■ **Directions for this task**
Your answer should hold only the lines from the one with "left ear: (474, 363)" through the end of the records, repeated exactly and minus any pictures.

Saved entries
________

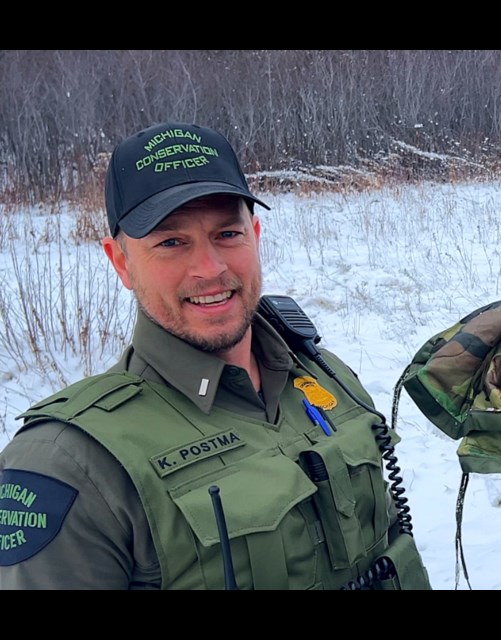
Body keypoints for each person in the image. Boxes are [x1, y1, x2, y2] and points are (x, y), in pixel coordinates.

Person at [0, 122, 432, 590]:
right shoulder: (68, 463)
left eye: (227, 233)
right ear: (120, 262)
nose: (210, 268)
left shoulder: (326, 376)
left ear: (256, 234)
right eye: (170, 242)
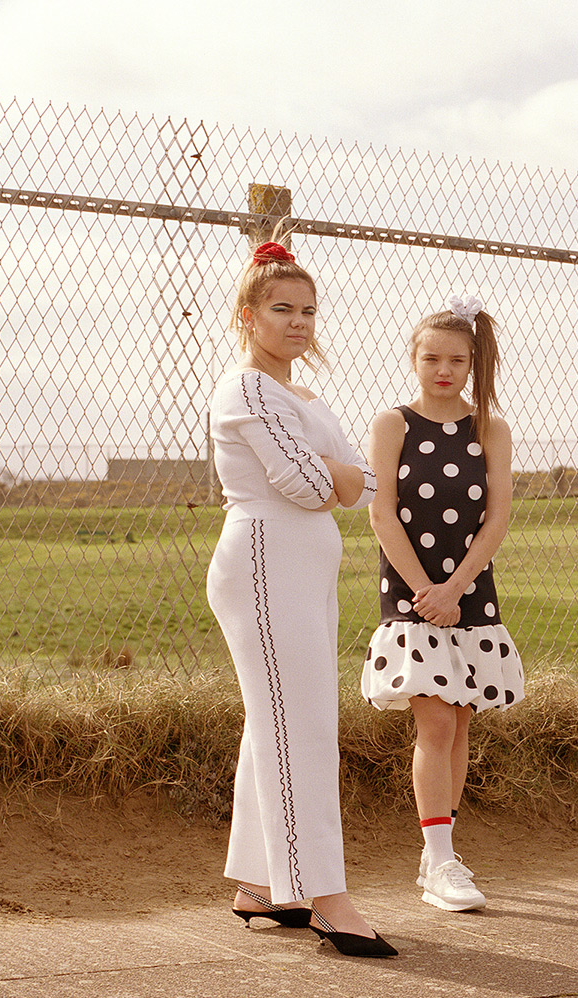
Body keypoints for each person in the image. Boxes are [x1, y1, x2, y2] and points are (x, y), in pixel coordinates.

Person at [206, 239, 396, 958]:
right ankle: (327, 898)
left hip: (302, 566)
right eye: (282, 309)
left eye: (308, 311)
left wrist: (335, 472)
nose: (298, 322)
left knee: (277, 721)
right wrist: (335, 471)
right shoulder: (246, 388)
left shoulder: (302, 396)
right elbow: (312, 486)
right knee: (302, 726)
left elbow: (363, 485)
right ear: (248, 316)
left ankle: (259, 883)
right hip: (263, 559)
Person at [360, 296, 525, 912]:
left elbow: (498, 515)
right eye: (431, 358)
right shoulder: (391, 424)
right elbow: (381, 513)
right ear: (413, 359)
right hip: (410, 593)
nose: (443, 370)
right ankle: (439, 861)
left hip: (470, 593)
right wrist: (425, 592)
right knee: (432, 722)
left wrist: (456, 589)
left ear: (474, 363)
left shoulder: (492, 429)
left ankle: (442, 854)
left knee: (458, 726)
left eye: (456, 360)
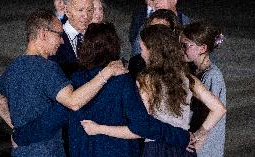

________

■ **Answer below**
left ear: (474, 363)
left shoulder: (492, 429)
left ankle: (442, 854)
left knee: (458, 726)
left eye: (456, 360)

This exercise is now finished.